33年ぶり株高に水差す“NISA陰謀論” 岸田首相は有価証券保有ゼロ、小倉優子は「裏がある」発言

新型コロナウイルス拡大は「謀略」というデマが収束したと思えば、今度は能登半島地震は「人工地震」……。ところ構わずはびこる陰謀論はさらに、新NISA(少額投資非課税制度)にまで台頭した。タレントの小倉優子は「国が推しているから裏がある」と発言。トンデモ発言に違いないが、「増税」色が際立つ岸田首相肝いりの税制優遇策だけに疑心暗鬼になるのも無理はない。NISA陰謀論を検証してみる。

年明けから日経平均株価が続伸中だ。バブル期以来33年ぶりの株高は、おおむね二つに起因するだろう。一つは日米の政策金利をめぐる市場の観測だ。国内では能登半島地震の影響で、日銀による金融正常化の観測が後退。一方の米経済も減速し、米連邦準備制度理事会(FRB)の早期利下げ観測が弱まった。日米の金利差拡大が再認識されて為替市場で円安が進み、円安効果を享受する輸出関連の銘柄を中心に買い注文が集まった。

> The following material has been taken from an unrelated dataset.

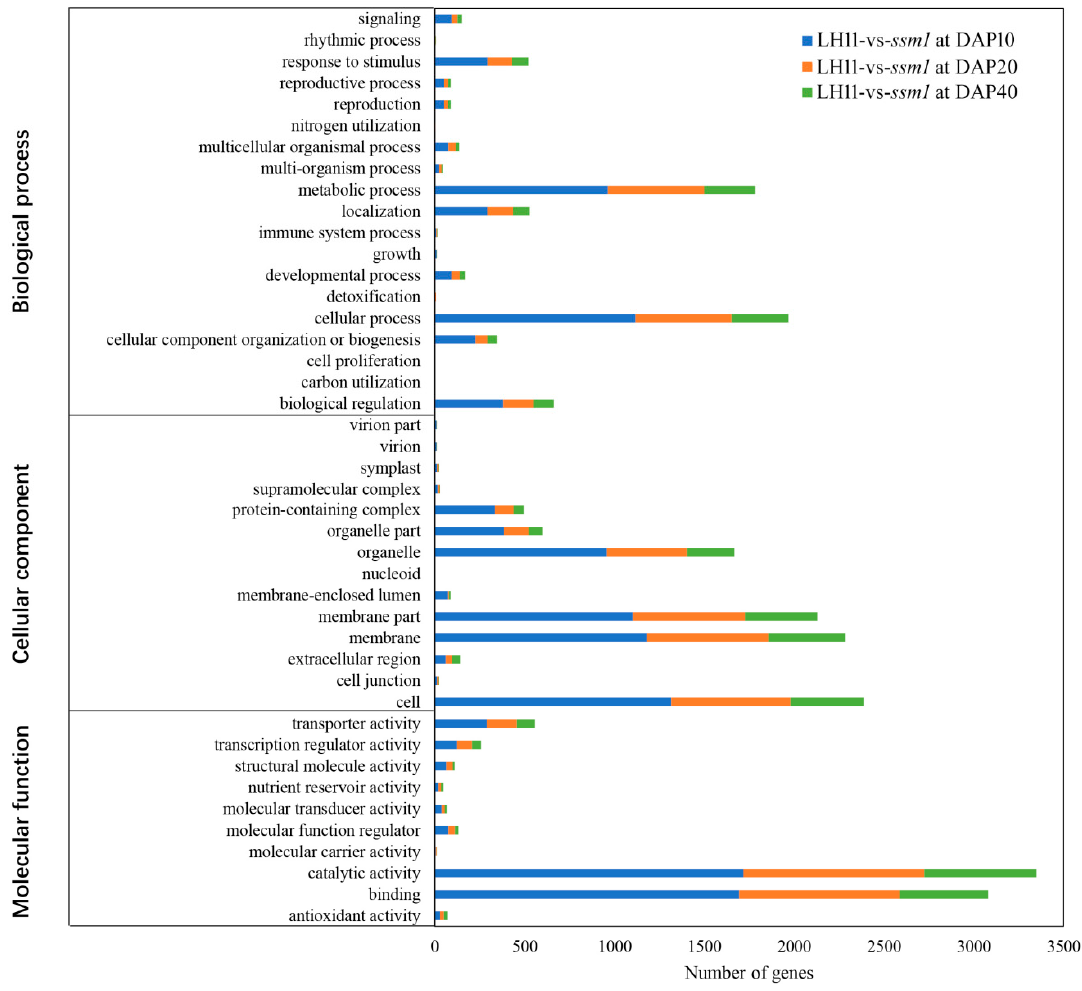
6 of 20 Figure 4. Comparison of DGEs between ssm1 and LH11 seeds. ( a ) Numbers of DGEs in seeds be- tween ssm1 and LH11 at DAP10, DAP20, and DAP40 three stages; ( b ) Scatter diagram of DEGs in seeds at DAP10 between ssm1 and LH11; ( c ) Scatter diagram of DEGs in seeds at DAP20 between ssm1 and LH11; ( d ) Scatter diagram of DEGs in seeds at DAP40 between ssm1 and LH11. Both the X and Y axes represent log10 values of gene expression. To gain insights into the functional categories of the DEGs between ssm1 and LH11, Gene Ontology (GO) enrichment analysis were conducted. The DEGs were classified into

そして、もう一つが今年1月に始まった新NISAだ。個人投資家の新規マネーが市場に流入し、相場を押し上げている。米ブルームバーグ通信によると、楽天証券の年初の新規口座開設が前年同期と比べて3倍ほどに急伸しているという。

■ゆうこりん「裏がある」発言が飛び火

歴史的な株高に水を差すように、新NISAにも陰謀論が台頭した。小倉優子はテレビ番組でNISAに「手を出していない」とした上で、「国が推しているものにいいものがあるのかって。何か裏があるんじゃないか」と直言。リーマン・ショック(2008年)で「痛い目」に遭い、株式投資を警戒しているという。

この発言でSNSは《国に騙されるな》《暴落来るぞ》と活気づいた。NISAは株式や投資信託で得られた配当金や売却益に対し、本来は約20%課税されるところ、非課税になる制度。今年1月の新制度移行により、非課税の投資枠と保有期間が大幅に拡充された。そんな政府の「大盤振る舞い」(経済評論家)に「裏がある」という理屈だ。

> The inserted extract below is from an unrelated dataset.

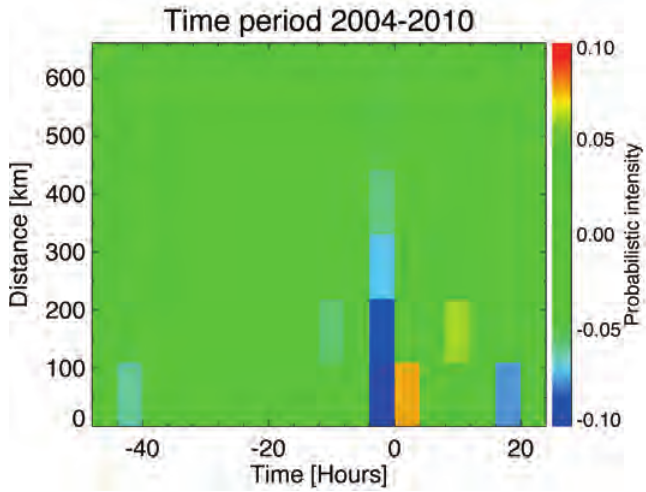
Figure 4. Distance-time dependence of the probabilistic intensity (without normalization; see text) obtained for the night-time electric field data measured at a frequency of about 1.7 kHz close to earthquakes with magnitude ≥ 5.0 and depth ≤ 40 km.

陰謀論の根底にあるのは岸田首相に対する懐疑だろう。打ち出した防衛費「倍増」や「異次元」の少子化対策の財源として税負担の加重が懸念され、「増税メガネ」の悪評が定着した首相。NISAの税制優遇とイメージが相いれない。資産報告書(2021年12月時点)によると、そもそも「貯蓄から投資へ」の旗振り役である首相自身が有価証券を保有していないのだから、信用できないのもうなずける。ちなみに、首相の2億円余りの資産のうち1千万円は預貯金だ。

■ビギナー困惑の高値圏

金融庁によると、NISAの政策目的は「家計の安定的な資産形成の支援」と「成長資金の供給」にある。政府側にとっては、新規マネーの掘り起こしによる国内市場の活性化という思惑もあるだろう。現況の株高は狙い通りといえる。投資の大前提として、高値つかみはNG。NISAビギナーは出だしから高値圏からの積み立てとなり、ただでさえ戸惑いやすい相場だ。

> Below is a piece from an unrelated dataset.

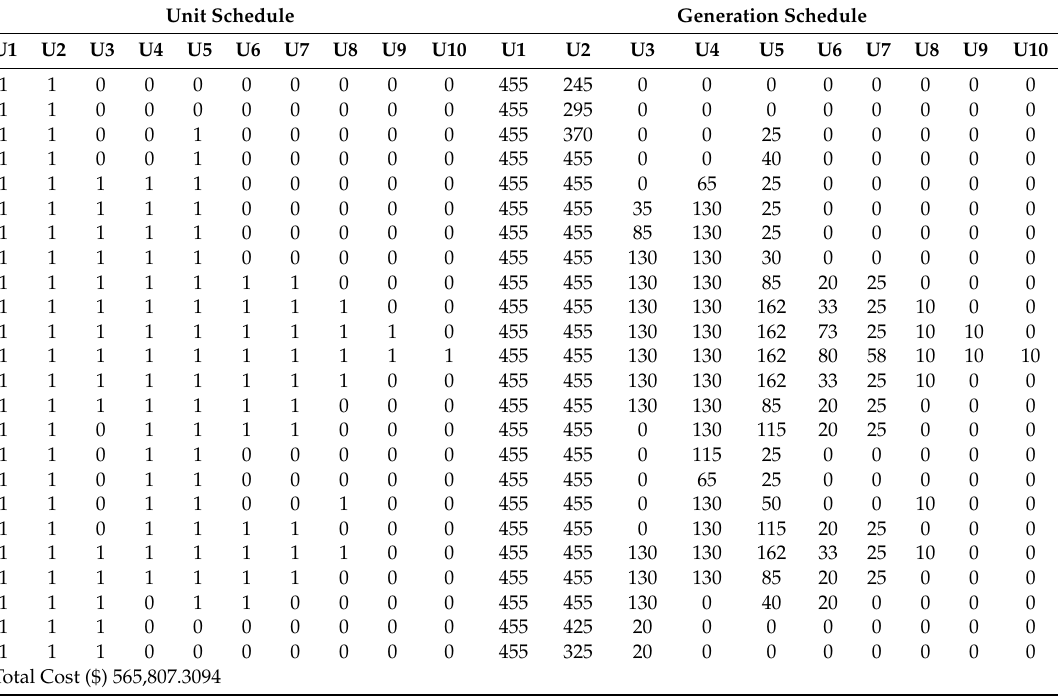
Table 11. Commitment and generation schedule of the 10-unit system by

ただ、資産運用の王道は「長期・積立・分散」。金融庁は基本的に、この観点でNISAの対象商品を選定している。金融庁のシミュレーションによると、1989年以降に株式と債券に積立投資を続けて20年間保有した場合、元本割れのケースは皆無だった。株価が上昇しても下落しても、一喜一憂せずに保有し続ける気構えがNISAの鉄則だ。暴落時に「すぐ怖くて売りたくなる」という小倉には不向きの投資術だったわけだ。

無論、投資に絶対はない。NISAの対象商品は比較的ローリスクとはいえ、政府も忠告する通り元本割れのリスクは生じる。そのリスクまで陰謀と疑うのなら、お手上げだ。